◆ REQUIRED ACTION
Produce one exact copy of the records, no pictures.

[Records from a collection]
--- START ---

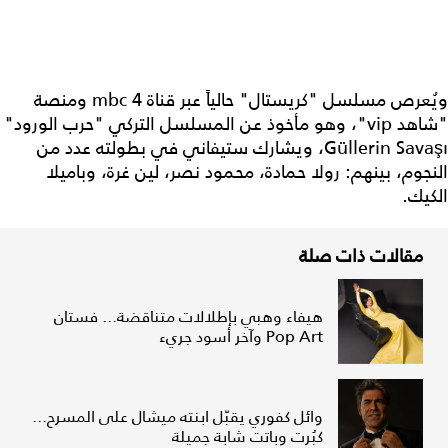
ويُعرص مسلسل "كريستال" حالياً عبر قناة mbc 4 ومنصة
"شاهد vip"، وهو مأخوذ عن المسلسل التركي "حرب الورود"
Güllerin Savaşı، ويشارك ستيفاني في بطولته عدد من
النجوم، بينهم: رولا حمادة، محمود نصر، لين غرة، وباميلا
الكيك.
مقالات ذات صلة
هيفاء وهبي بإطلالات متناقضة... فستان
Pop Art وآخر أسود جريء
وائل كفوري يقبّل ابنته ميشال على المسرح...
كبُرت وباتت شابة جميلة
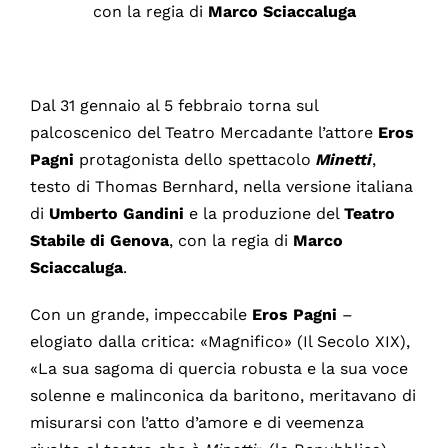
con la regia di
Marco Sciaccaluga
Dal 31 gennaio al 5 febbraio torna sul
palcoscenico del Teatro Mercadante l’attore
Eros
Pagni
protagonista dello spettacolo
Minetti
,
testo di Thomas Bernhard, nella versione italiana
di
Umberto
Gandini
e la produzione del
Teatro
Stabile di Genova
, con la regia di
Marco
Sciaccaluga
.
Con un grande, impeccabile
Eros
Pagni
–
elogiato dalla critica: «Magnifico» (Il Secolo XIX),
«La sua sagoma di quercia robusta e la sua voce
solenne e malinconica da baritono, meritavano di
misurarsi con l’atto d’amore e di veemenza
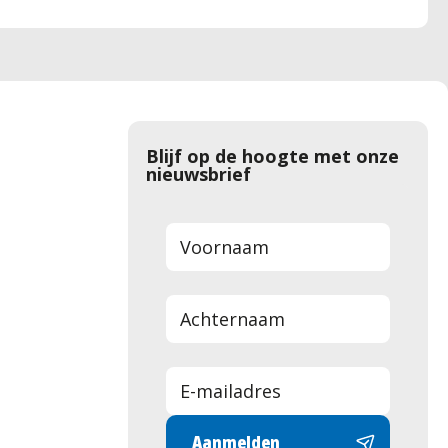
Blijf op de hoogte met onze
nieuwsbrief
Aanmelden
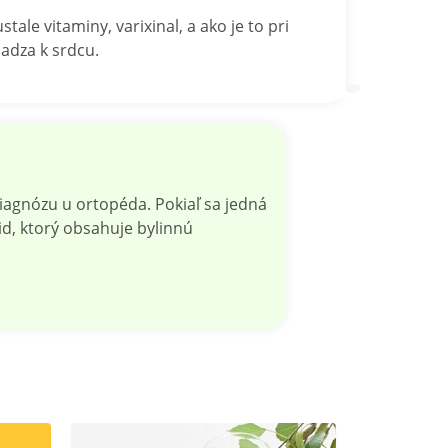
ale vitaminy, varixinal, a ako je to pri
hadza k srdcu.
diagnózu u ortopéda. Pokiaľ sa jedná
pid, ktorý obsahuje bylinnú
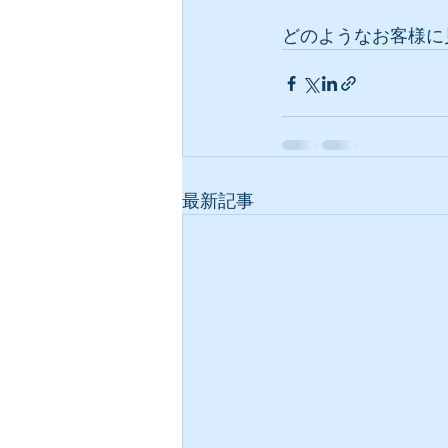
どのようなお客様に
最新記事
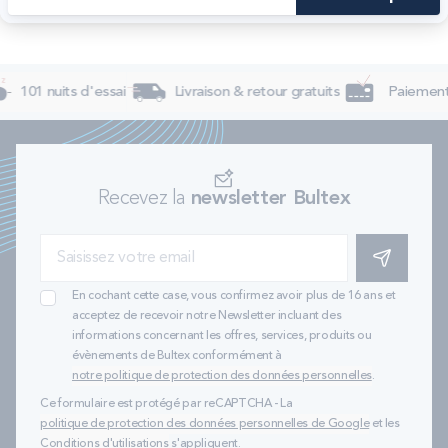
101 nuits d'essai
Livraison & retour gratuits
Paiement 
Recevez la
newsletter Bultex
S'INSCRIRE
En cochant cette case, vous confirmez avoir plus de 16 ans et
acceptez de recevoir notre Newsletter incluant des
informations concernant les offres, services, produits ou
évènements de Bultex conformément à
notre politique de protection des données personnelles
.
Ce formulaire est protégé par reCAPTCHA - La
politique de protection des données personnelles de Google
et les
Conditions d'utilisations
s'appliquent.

--- END ---

◆ ANSWER TO THE PROBLEM
ويُعرص مسلسل "كريستال" حالياً عبر قناة mbc 4 ومنصة
"شاهد vip"، وهو مأخوذ عن المسلسل التركي "حرب الورود"
Güllerin Savaşı، ويشارك ستيفاني في بطولته عدد من
النجوم، بينهم: رولا حمادة، محمود نصر، لين غرة، وباميلا
الكيك.
مقالات ذات صلة
هيفاء وهبي بإطلالات متناقضة... فستان
Pop Art وآخر أسود جريء
وائل كفوري يقبّل ابنته ميشال على المسرح...
كبُرت وباتت شابة جميلة
con la regia di
Marco Sciaccaluga
Dal 31 gennaio al 5 febbraio torna sul
palcoscenico del Teatro Mercadante l’attore
Eros
Pagni
protagonista dello spettacolo
Minetti
,
testo di Thomas Bernhard, nella versione italiana
di
Umberto
Gandini
e la produzione del
Teatro
Stabile di Genova
, con la regia di
Marco
Sciaccaluga
.
Con un grande, impeccabile
Eros
Pagni
–
elogiato dalla critica: «Magnifico» (Il Secolo XIX),
«La sua sagoma di quercia robusta e la sua voce
solenne e malinconica da baritono, meritavano di
misurarsi con l’atto d’amore e di veemenza
Blijf op de hoogte met onze
nieuwsbrief
Aanmelden
ale vitaminy, varixinal, a ako je to pri
hadza k srdcu.
diagnózu u ortopéda. Pokiaľ sa jedná
pid, ktorý obsahuje bylinnú
どのようなお客様に
最新記事
101 nuits d'essai
Livraison & retour gratuits
Paiement 
Recevez la
newsletter Bultex
S'INSCRIRE
En cochant cette case, vous confirmez avoir plus de 16 ans et
acceptez de recevoir notre Newsletter incluant des
informations concernant les offres, services, produits ou
évènements de Bultex conformément à
notre politique de protection des données personnelles
.
Ce formulaire est protégé par reCAPTCHA - La
politique de protection des données personnelles de Google
et les
Conditions d'utilisations
s'appliquent.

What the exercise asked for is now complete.